The company extracted nearly one million photos from a dataset of Flickr images originally compiled by Yahoo.
But many people pictured were probably unaware of how their data had been used, according to an NBC News report.
IBM said in a statement that it had taken great care to comply with privacy principles.
But some of the photographers whose images were included in IBM’s dataset were surprised when NBC News told them that their photographs had been annotated with details including facial geometry and skin tone and may be used to develop facial recognition algorithms.
Despite IBM’s assurances that Flickr users can opt out of the database, NBC News discovered that it’s almost impossible to get photos removed.
IBM requires photographers to email links to photos they want removed, but the company has not publicly shared the list of Flickr users and photos included in the dataset, so there is no easy way of finding out whose photos are included.

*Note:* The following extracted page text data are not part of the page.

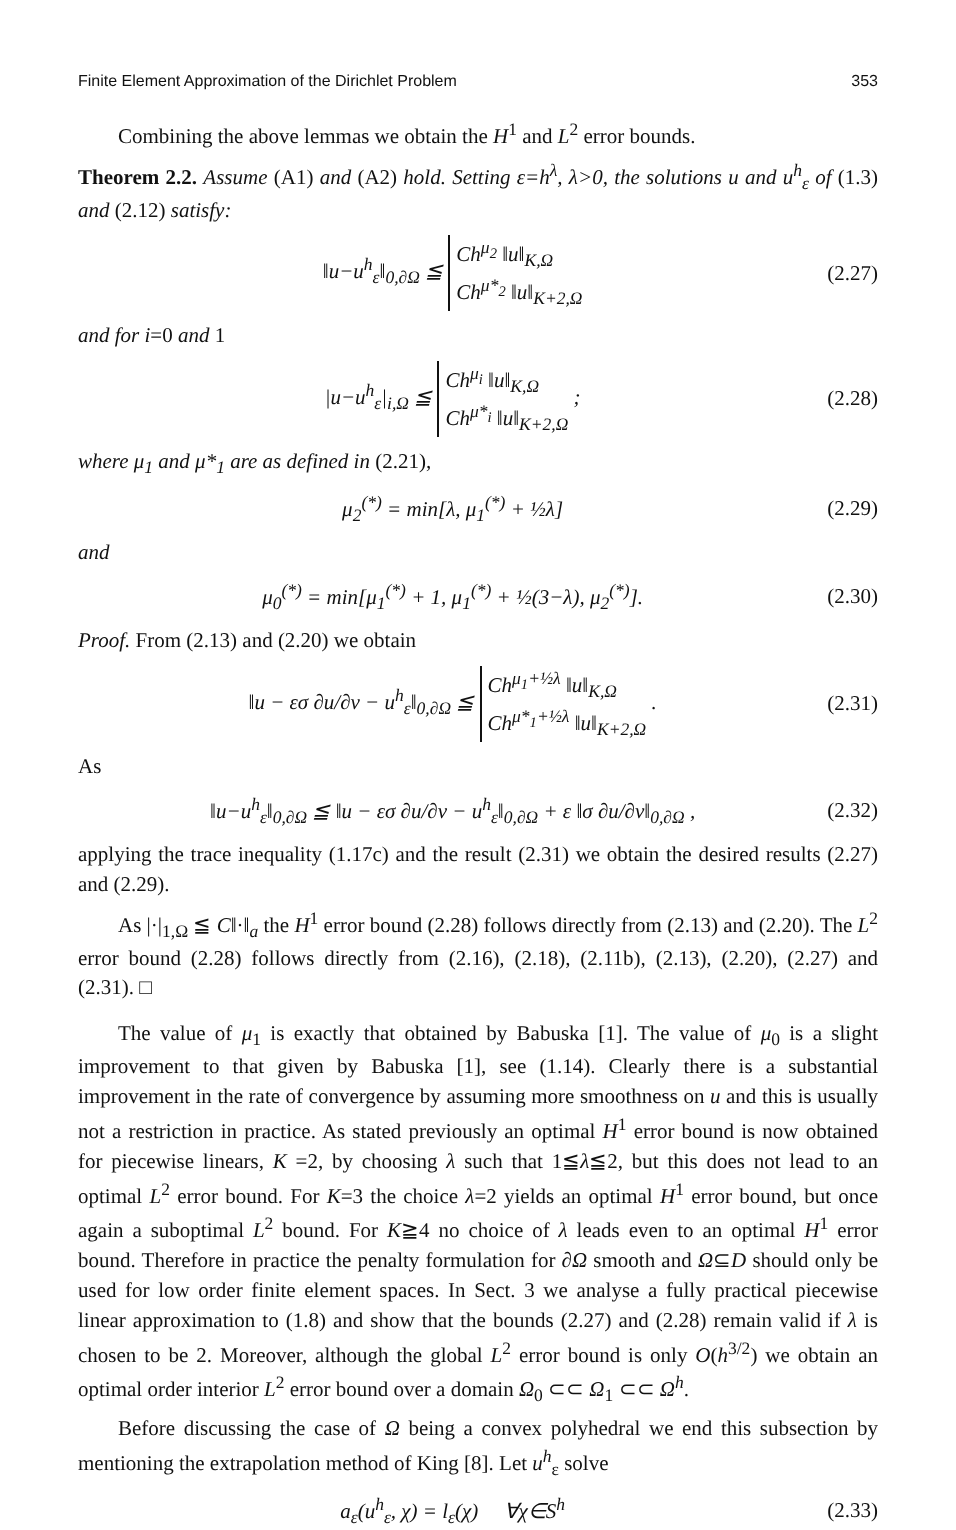Finite Element Approximation of the Dirichlet Problem 353
Combining the above lemmas we obtain the H<sup>1</sup> and L<sup>2</sup> error bounds.
Theorem 2.2. Assume (A1) and (A2) hold. Setting ε=h<sup>λ</sup>, λ>0, the solutions u and u<sup>h</sup><sub>ε</sub> of (1.3) and (2.12) satisfy:
‖u−u<sup>h</sup><sub>ε</sub>‖<sub>0,∂Ω</sub> ≦ Ch<sup>μ<sub>2</sub></sup> ‖u‖<sub>K,Ω</sub>
Ch<sup>μ*<sub>2</sub></sup> ‖u‖<sub>K+2,Ω</sub> (2.27)
and for i=0 and 1
|u−u<sup>h</sup><sub>ε</sub>|<sub>i,Ω</sub> ≦ Ch<sup>μ<sub>i</sub></sup> ‖u‖<sub>K,Ω</sub>
Ch<sup>μ*<sub>i</sub></sup> ‖u‖<sub>K+2,Ω</sub> ; (2.28)
where μ<sub>1</sub> and μ*<sub>1</sub> are as defined in (2.21),
μ<sub>2</sub><sup>(*)</sup> = min[λ, μ<sub>1</sub><sup>(*)</sup> + ½λ] (2.29)
and
μ<sub>0</sub><sup>(*)</sup> = min[μ<sub>1</sub><sup>(*)</sup> + 1, μ<sub>1</sub><sup>(*)</sup> + ½(3−λ), μ<sub>2</sub><sup>(*)</sup>]. (2.30)
Proof. From (2.13) and (2.20) we obtain
‖u − εσ ∂u/∂ν − u<sup>h</sup><sub>ε</sub>‖<sub>0,∂Ω</sub> ≦ Ch<sup>μ<sub>1</sub>+½λ</sup> ‖u‖<sub>K,Ω</sub>
Ch<sup>μ*<sub>1</sub>+½λ</sup> ‖u‖<sub>K+2,Ω</sub> . (2.31)
As
‖u−u<sup>h</sup><sub>ε</sub>‖<sub>0,∂Ω</sub> ≦ ‖u − εσ ∂u/∂ν − u<sup>h</sup><sub>ε</sub>‖<sub>0,∂Ω</sub> + ε ‖σ ∂u/∂ν‖<sub>0,∂Ω</sub> , (2.32)
applying the trace inequality (1.17c) and the result (2.31) we obtain the desired results (2.27) and (2.29).
As |·|<sub>1,Ω</sub> ≦ C‖·‖<sub>a</sub> the H<sup>1</sup> error bound (2.28) follows directly from (2.13) and (2.20). The L<sup>2</sup> error bound (2.28) follows directly from (2.16), (2.18), (2.11b), (2.13), (2.20), (2.27) and (2.31). □
The value of μ<sub>1</sub> is exactly that obtained by Babuska [1]. The value of μ<sub>0</sub> is a slight improvement to that given by Babuska [1], see (1.14). Clearly there is a substantial improvement in the rate of convergence by assuming more smoothness on u and this is usually not a restriction in practice. As stated previously an optimal H<sup>1</sup> error bound is now obtained for piecewise linears, K =2, by choosing λ such that 1≦λ≦2, but this does not lead to an optimal L<sup>2</sup> error bound. For K=3 the choice λ=2 yields an optimal H<sup>1</sup> error bound, but once again a suboptimal L<sup>2</sup> bound. For K≧4 no choice of λ leads even to an optimal H<sup>1</sup> error bound. Therefore in practice the penalty formulation for ∂Ω smooth and Ω⊆D should only be used for low order finite element spaces. In Sect. 3 we analyse a fully practical piecewise linear approximation to (1.8) and show that the bounds (2.27) and (2.28) remain valid if λ is chosen to be 2. Moreover, although the global L<sup>2</sup> error bound is only O(h<sup>3/2</sup>) we obtain an optimal order interior L<sup>2</sup> error bound over a domain Ω<sub>0</sub> ⊂⊂ Ω<sub>1</sub> ⊂⊂ Ω<sup>h</sup>.
Before discussing the case of Ω being a convex polyhedral we end this subsection by mentioning the extrapolation method of King [8]. Let u<sup>h</sup><sub>ε</sub> solve
a<sub>ε</sub>(u<sup>h</sup><sub>ε</sub>, χ) = l<sub>ε</sub>(χ) ∀χ∈S<sup>h</sup> (2.33)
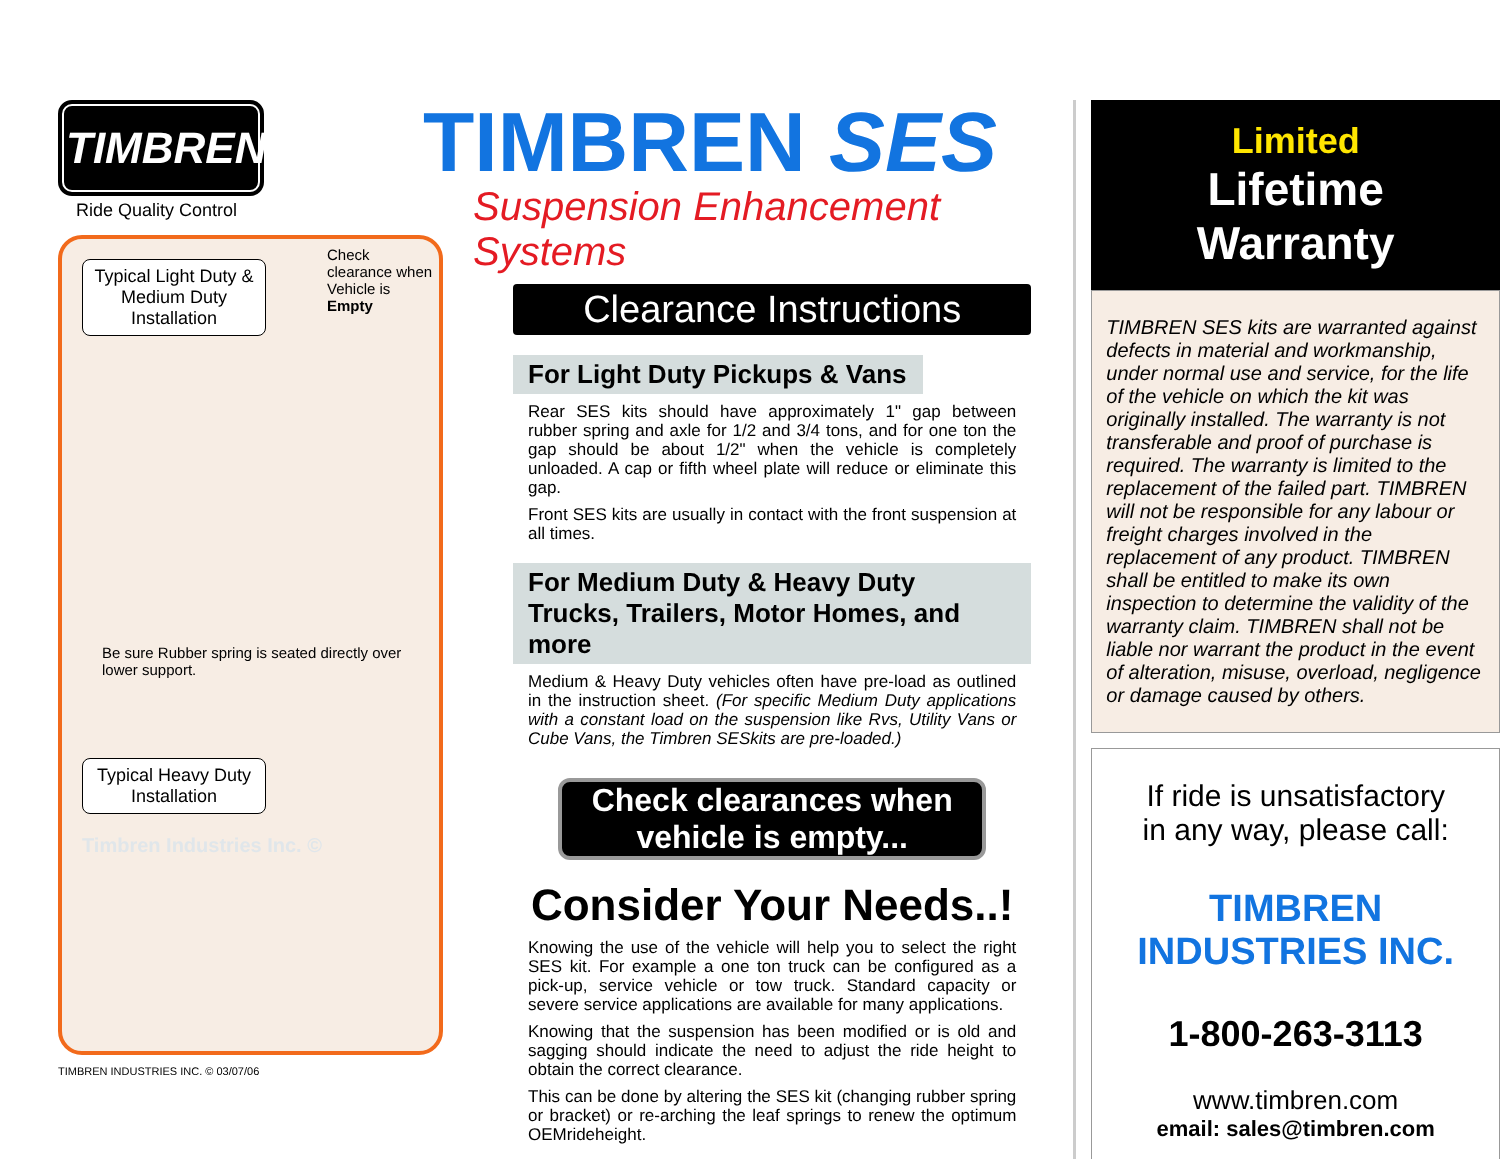TIMBREN
Ride Quality Control
Typical Light Duty & Medium Duty Installation
Check clearance when Vehicle is Empty
Be sure Rubber spring is seated directly over lower support.
Typical Heavy Duty Installation
Timbren Industries Inc. ©
TIMBREN INDUSTRIES INC. © 03/07/06
TIMBREN SES
Suspension Enhancement Systems
Clearance Instructions
For Light Duty Pickups & Vans
Rear SES kits should have approximately 1" gap between rubber spring and axle for 1/2 and 3/4 tons, and for one ton the gap should be about 1/2" when the vehicle is completely unloaded. A cap or fifth wheel plate will reduce or eliminate this gap.
Front SES kits are usually in contact with the front suspension at all times.
For Medium Duty & Heavy Duty
Trucks, Trailers, Motor Homes, and more
Medium & Heavy Duty vehicles often have pre-load as outlined in the instruction sheet. (For specific Medium Duty applications with a constant load on the suspension like Rvs, Utility Vans or Cube Vans, the Timbren SESkits are pre-loaded.)
Check clearances when vehicle is empty...
Consider Your Needs..!
Knowing the use of the vehicle will help you to select the right SES kit. For example a one ton truck can be configured as a pick-up, service vehicle or tow truck. Standard capacity or severe service applications are available for many applications.
Knowing that the suspension has been modified or is old and sagging should indicate the need to adjust the ride height to obtain the correct clearance.
This can be done by altering the SES kit (changing rubber spring or bracket) or re-arching the leaf springs to renew the optimum OEMrideheight.
Limited
Lifetime Warranty
TIMBREN SES kits are warranted against defects in material and workmanship, under normal use and service, for the life of the vehicle on which the kit was originally installed. The warranty is not transferable and proof of purchase is required. The warranty is limited to the replacement of the failed part. TIMBREN will not be responsible for any labour or freight charges involved in the replacement of any product. TIMBREN shall be entitled to make its own inspection to determine the validity of the warranty claim. TIMBREN shall not be liable nor warrant the product in the event of alteration, misuse, overload, negligence or damage caused by others.
If ride is unsatisfactory
in any way, please call:
TIMBREN INDUSTRIES INC.
1-800-263-3113
www.timbren.com
email: sales@timbren.com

IBM did not respond to questions about this process.
Photos selected by IBM were listed under a Creative Commons licence, which generally means the images can be widely used with only a small number of restrictions.
In a paper published online about the work, IBM researchers describe in detail the steps taken to analyse people’s faces, including taking measurements of the distance between individuals’ facial features.
“Many of these measures can be reliably estimated from photos of frontal faces, using 47 landmark points of the head and face,” the researchers wrote.
This analysis helps artificial neural networks to learn how to distinguish between faces, so that individuals can be recognised in different images.